Schrecken lief mir über den Rücken.

„Das reicht, Herr León“, sagte eine männliche Stimme und forderte die Aufmerksamkeit aller.

„Direktor Großvater“, hörte ich die Schüler flüstern, während sie sich zerstreuten und ihren Aufgaben nachgingen.

Der Junge vor mir seufzte, als er aufstand.

„Herr Abuelo, guten Tag, mein Herr“, sagte der Junge und ging auf den Mann zu, den wir vor uns hatten und der Direktor genannt wurde. Er trug einen Anzug und sah mit seiner Brille unfreundlich aus. Seine Hände waren hinter seinem Rücken verschränkt.

Er sah aus, als wäre er etwa fünfzig Jahre alt und niemand, mit dem man sich anlegen sollte.

„Wie geht es Ihnen heute?“, fragte der Junge, während er beide Hände auf die Schultern des Direktors legte. Als wären sie beste Freunde oder gleichaltrige Kameraden.

Ich hob leicht die Augenbrauen.

Warum benimmt er sich so gegenüber dem Direktor?

„Hast du wieder deine Mitschüler schikaniert, Herr León?“, fragte der Direktor.

Die Jungen lachten: „Auf keinen Fall, Großvater.“

„Warum liegt sie dann auf dem Boden?“, fragte der Direktor.

„Ich weiß es nicht. Habe ich sie geschubst, Jungs?“, fragte er seine Freunde.

„Nein“, log einer der Jungen.

„Nein, wir haben sie auf dem Boden gefunden“, log ein anderer.

Ich hob die Augenbrauen. Sie lügen alle!

„Sehen Sie? Ich habe das Ding nicht umgestoßen“, sagte der Junge, der mich gestoßen hatte, zum Direktor.

Die Klingel läutete und alle, die im Flur standen, gingen in ihre Klassenzimmer.

Der Direktor seufzte. „Gehen Sie in die Klasse, Herr León. Sie und Ihre kriminellen Freunde.“

„Natürlich, Herr Direktor Großvater“, sagte der Junge und kicherte, während er zu seinen Freunden zurückging und sie sich entfernten.

Ich sah den Jungen nach, wie sie sich entfernten und Lärm machten.
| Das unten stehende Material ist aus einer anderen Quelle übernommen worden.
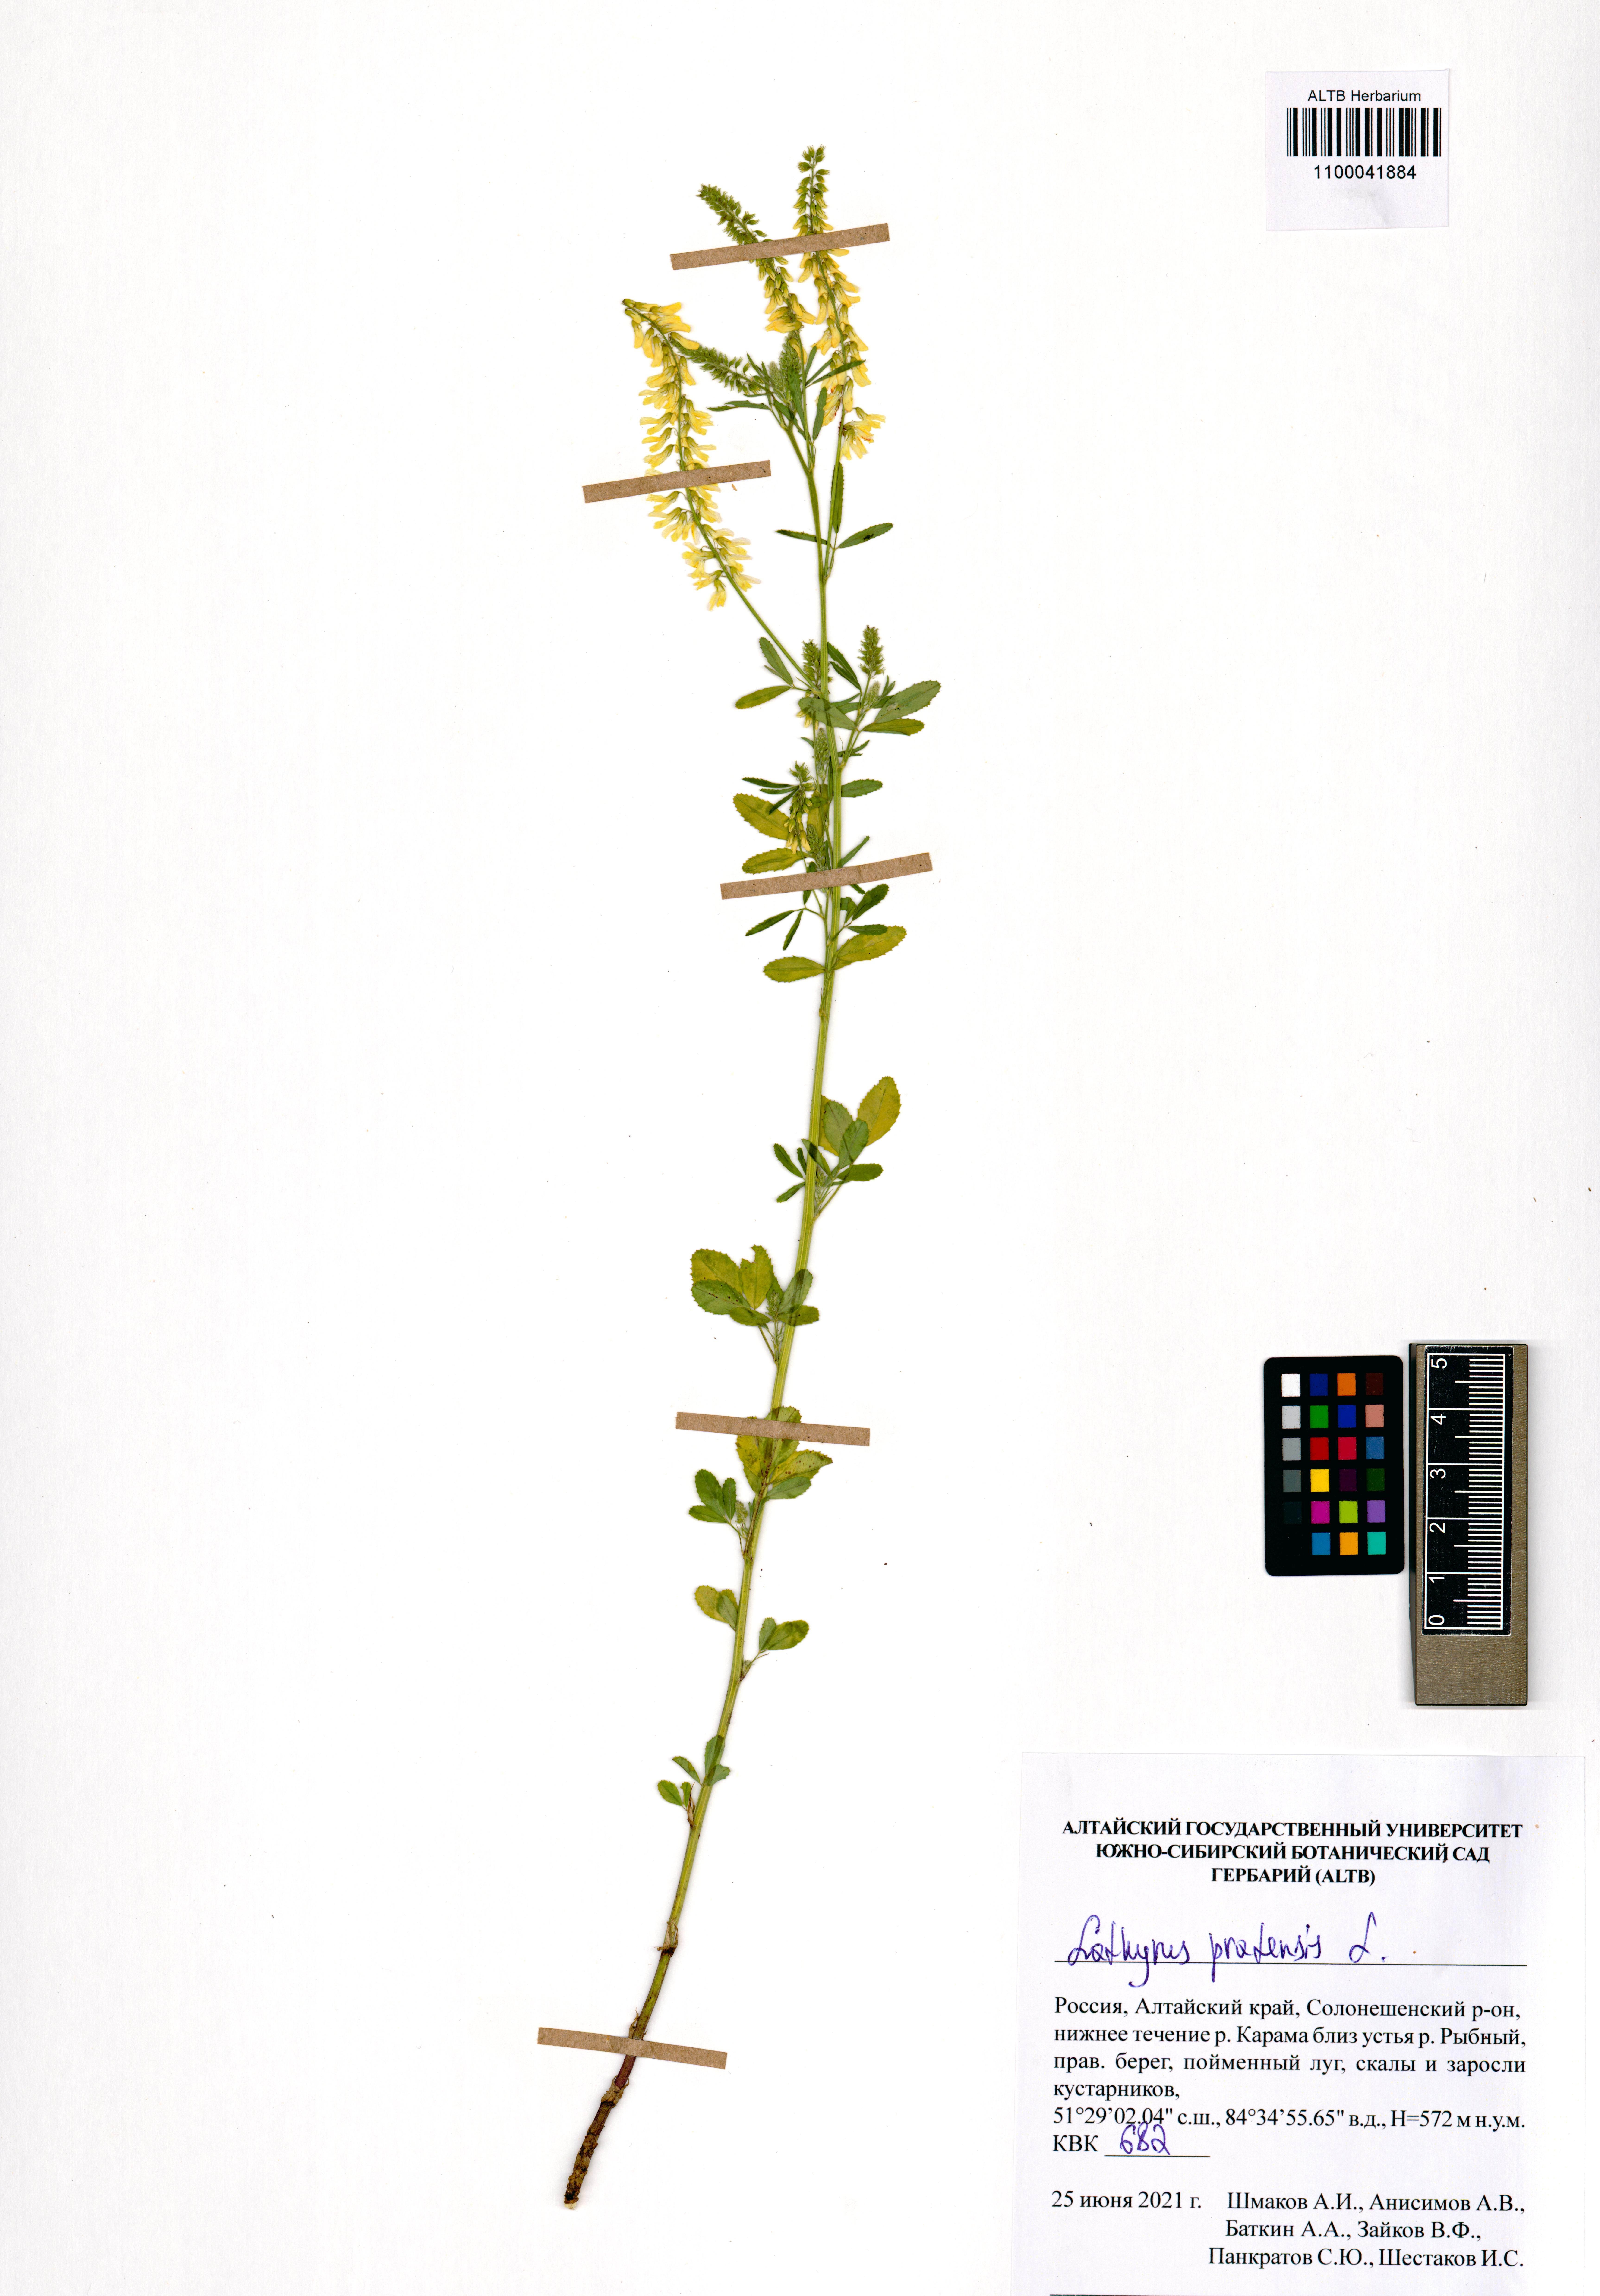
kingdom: Plantae
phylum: Tracheophyta
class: Magnoliopsida
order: Fabales
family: Fabaceae
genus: Lathyrus
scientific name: Lathyrus pratensis
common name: Meadow vetchling
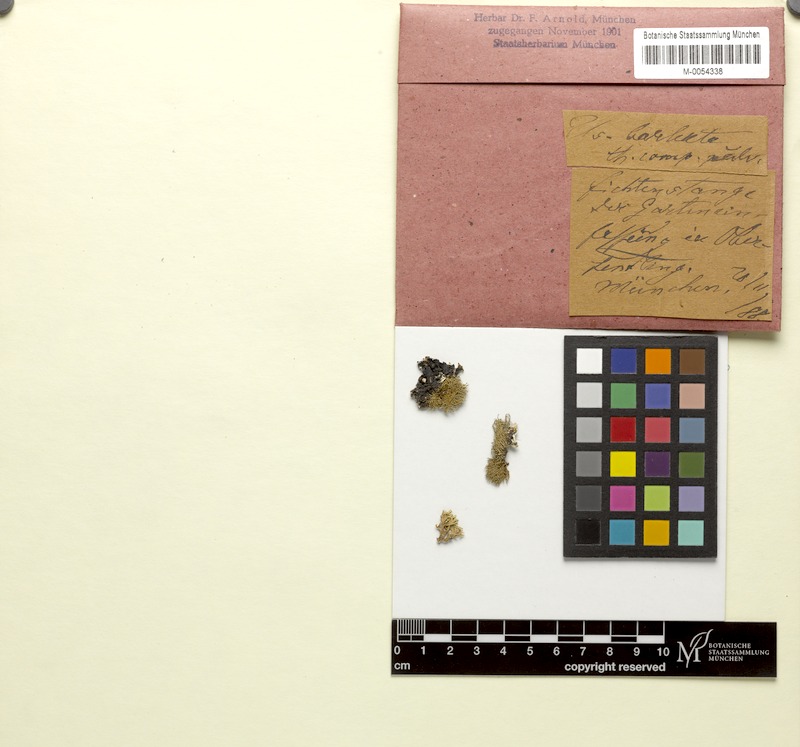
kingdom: Fungi
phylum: Ascomycota
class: Lecanoromycetes
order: Lecanorales
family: Parmeliaceae
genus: Usnea
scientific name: Usnea glauca
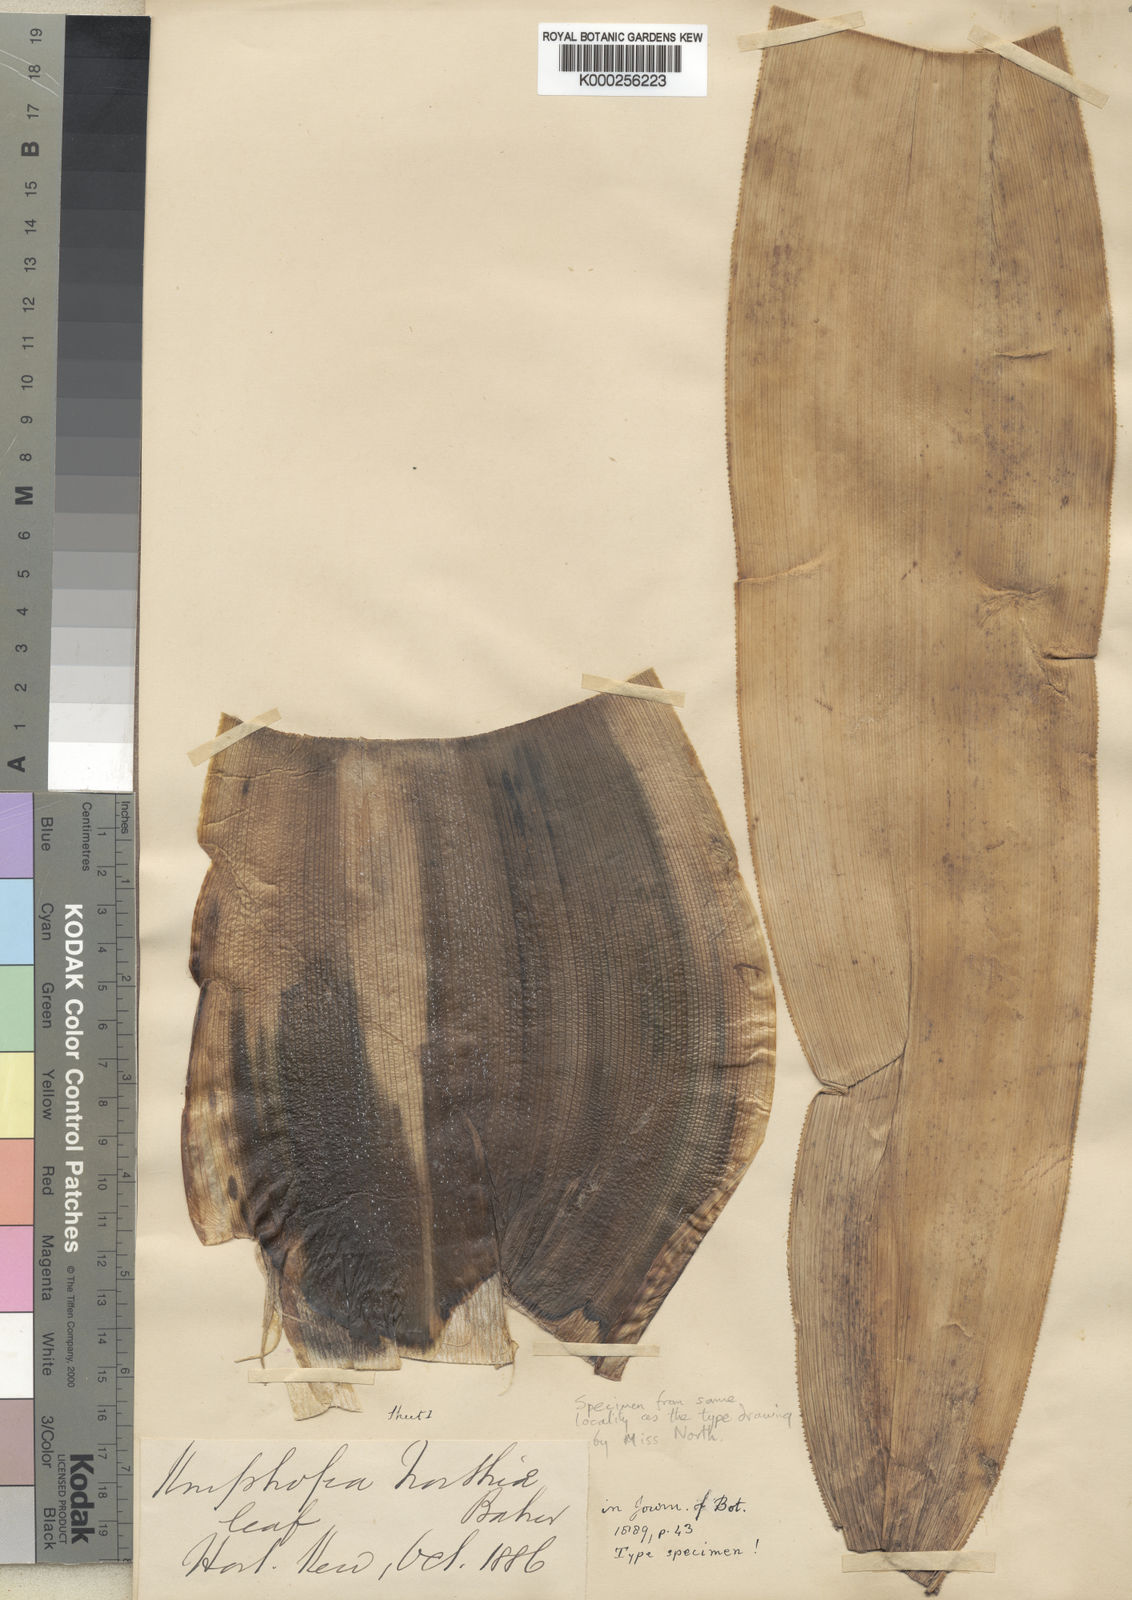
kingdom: Plantae
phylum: Tracheophyta
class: Liliopsida
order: Asparagales
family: Asphodelaceae
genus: Kniphofia
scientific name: Kniphofia northiae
Ich stand auf, wischte mir die Tränen ab und klopfte den Staub von meinem Kleid.

„Was machst du noch hier?“, fragte der Direktor und zwang mich, ihn anzusehen.

„Ich ... ich bin ...“

„Du scheinst nicht sehr vertraut zu sein“, unterbrach er mich.

„Ich bin eine...“

„Bist du die sechste Praktikantin, auf die wir warten?“, fragte er erneut.

Ich nickte.

„Warum bist du gestern nicht gekommen?“, fragte er.

„Ich dachte...“

„Wo ist dein Praktikumsbrief?“

Ich nahm meinen Rucksack ab und öffnete den Reißverschluss. Ich holte den Brief heraus und gab ihn ihm.

Er nahm ihn und öffnete ihn. Ich hängte mir den Rucksack um und wartete, bis er meinen Brief gelesen hatte.

Er sah mich an.

Ich war nervös.

„Du bist die Nummer eins für dieses Stipendium, aber du hast dich entschieden, heute zu kommen und die Sechste zu sein“, sagte er und faltete das Papier zusammen.

Ich öffnete den Mund, um etwas zu sagen, aber

„Komm mit mir. In mein Büro“, sagte er, drehte sich um und ich folgte ihm.

Wir gingen durch weitere Flure und ich bewunderte die schöne Architektur der Schule. Sie ist sehr schön und strahlt Reichtum aus.

Ich verdiene es nicht, hier zu sein.

Diese Schule ist für Kinder von Multimillionären. Ich bin nur ... nichts.

Hör auf, so zu denken, Isabela. Denk immer daran, was deine Mutter sagt. Du bist nicht anders als sie.